Dr. Boland started studying familial colorectal cancer as a medical student, where he proposed a novel familial form of the disease in his MD thesis. His initial research was with Young S. Kim, MD, at UCSF, studying glycoprotein biochemistry in colorectal cancer. In 1990, at the U of Michigan, he turned his focus to the molecular genetics of colorectal cancer in a sabbatical in the HHMI with the geneticist Andrew Feinberg, MD, and resumed work on the hereditary form of colorectal cancer, which he had named “Lynch Syndrome” in 1984. He was among the first gastroenterologists to explore microsatellite instability (MSI) in cancer, and his laboratory developed the first in vitro models to study the basic biology of MSI and Lynch Syndrome. In recent years, he has contributed to our understanding of the genetic and epigenetic basis of colorectal cancer.
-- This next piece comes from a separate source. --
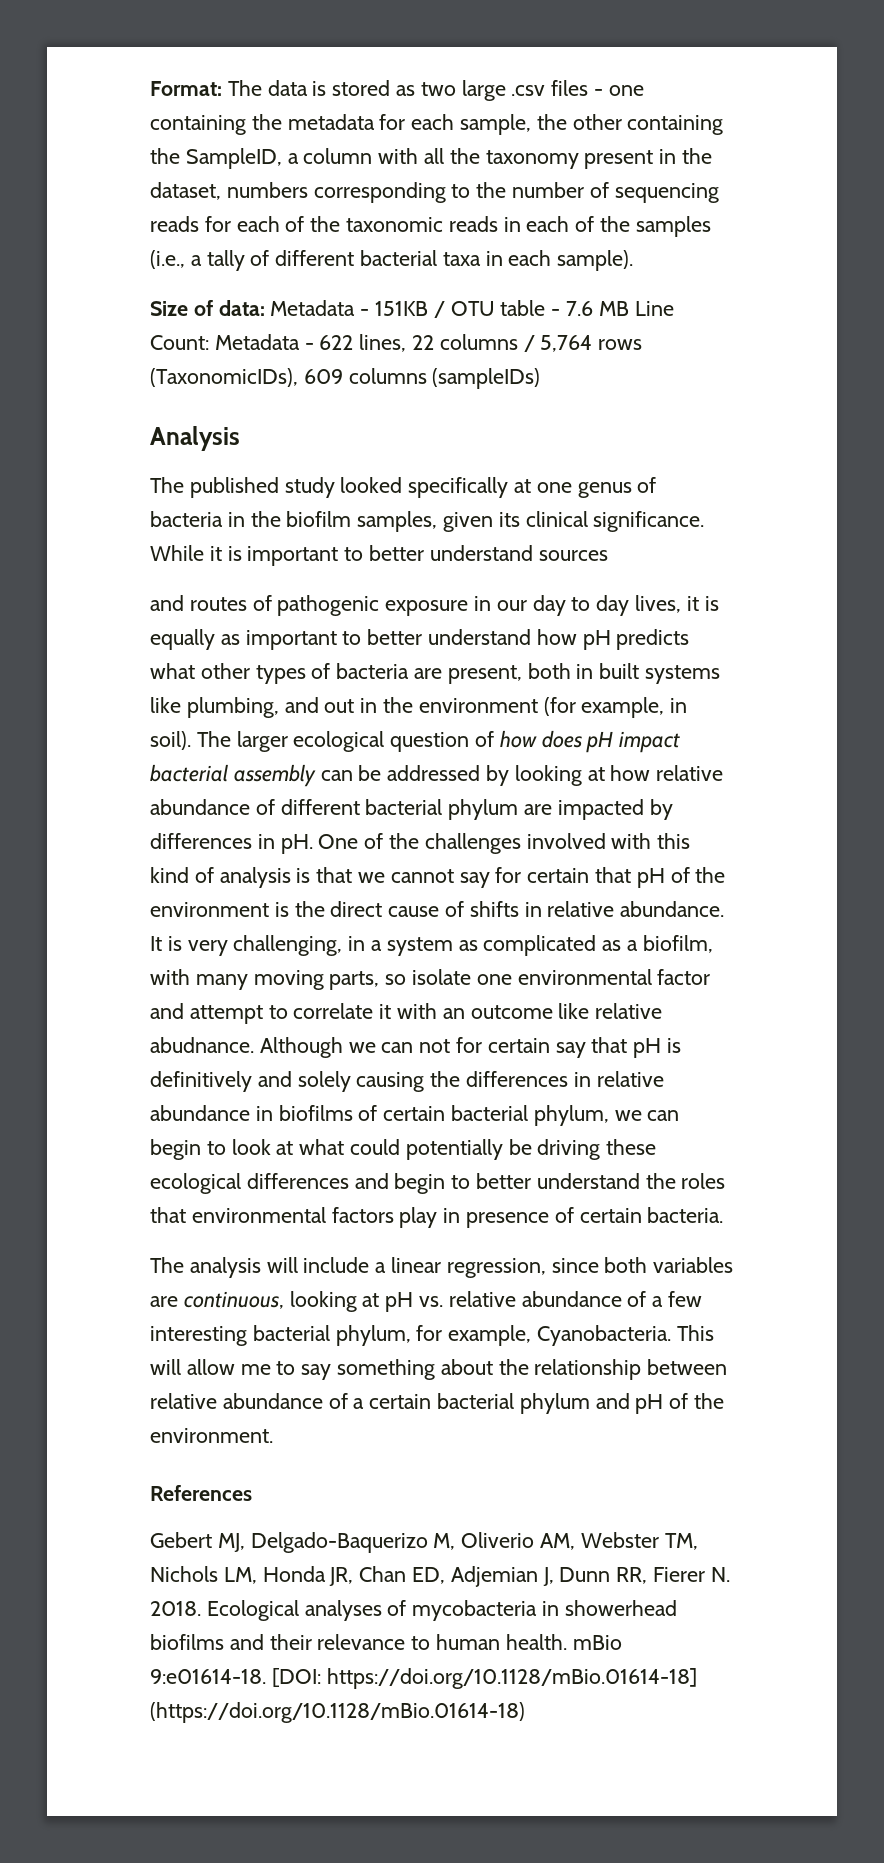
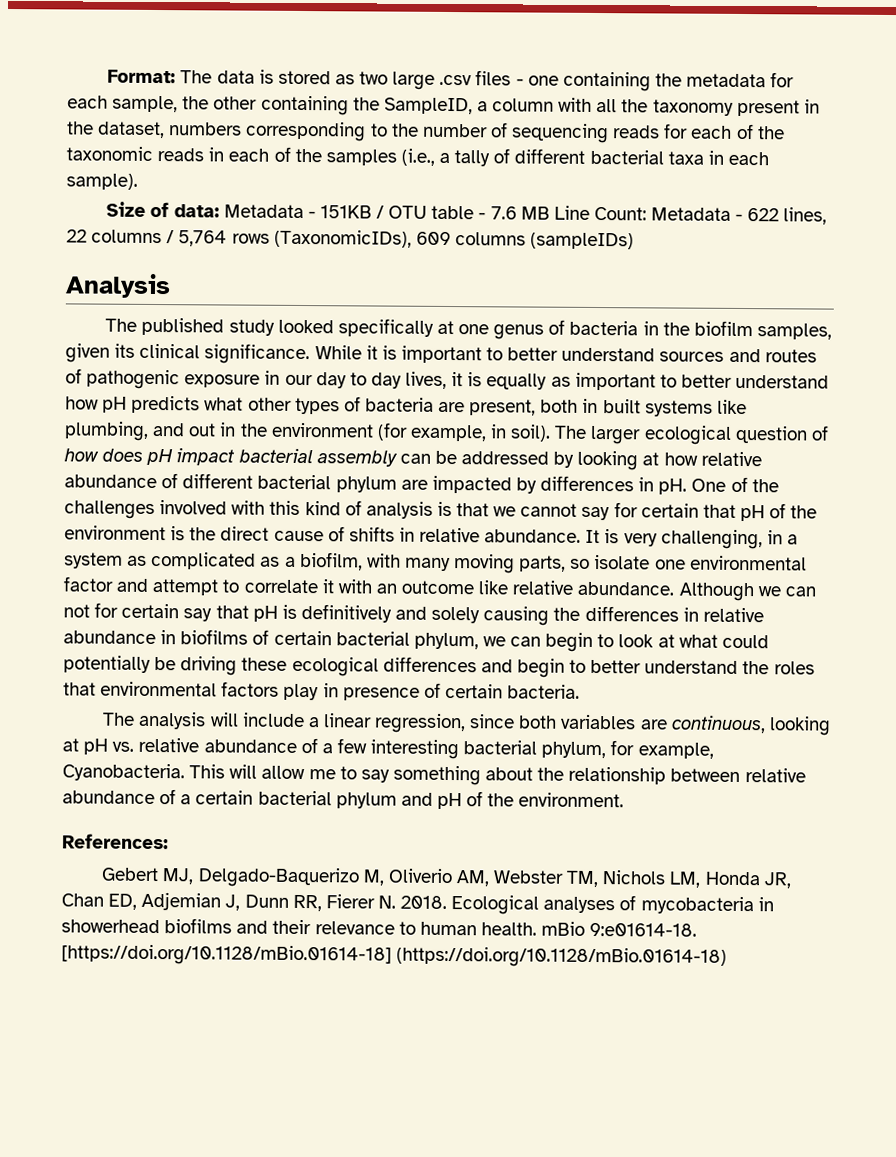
(608, 555) // -> (725, 356) none
[150,1037,254,1053] abudnance. -> [577,581,675,596] abundance.
[150,1485,252,1501] References -> [62,833,169,850] References:
[271,1668,697,1689] [DOI: https://doi.org/10.1128/mBio.01614-18] -> [61,944,392,966] [https://doi.org/10.1128/mBio.01614-18]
Dr. Boland has been an active clinician, teacher, and mentor. Several former mentees have had spectacular careers. John Carethers started his career with Rick, and followed him from Michigan to UCSD, where he was Division Chief, then Chairman of Medicine back at UM, and currently, he is Vice Chancellor for the Medical School at UCSD. Mary Hawn was with Rick at UM and is now Chair of Surgery at Stanford. Five trainees have held endowed chairs. Rick has been funded continuously by NIH since 1979, has served on multiple NIH (and other) Study Sections and was the chair of the Clinical Integrative Molecular Gastroenterology Study Section from 2014 to 2016, and was on the Multisociety Task for on Colorectal Cancer from 2012-18. He has published over 430 papers, has an H-Index of 111, and has written authoritative chapters for several textbooks of Internal Medicine, Gastroenterology and Genetics. He was elected into the Association of American Physicians in 2001. He was honored by the Collaborative Group of the Americas on Inherited Gastrointestinal Cancer (CGA-IGC) with their Lifetime Achievement Award in 2015, was president of the American Gastroenterological Association (AGA) from 2011-2012. He was given the AGA Oncology Section Distinguished Mentor Award, the AGA Beaumont Prize for his research in 2015, and the AGA Friedenwald Medal in 2016. Dr. Boland has mentored 101 fellows and students in the laboratory, several of whom have become Division Chiefs (6 from the US alone) and Department Chairs as mentioned, and directly mentored 3 PhD students while at Baylor in Dallas, two of whom are women. He is also active in several mentoring programs at this time, including the AGA Forward Program and the student mentoring PULSE program.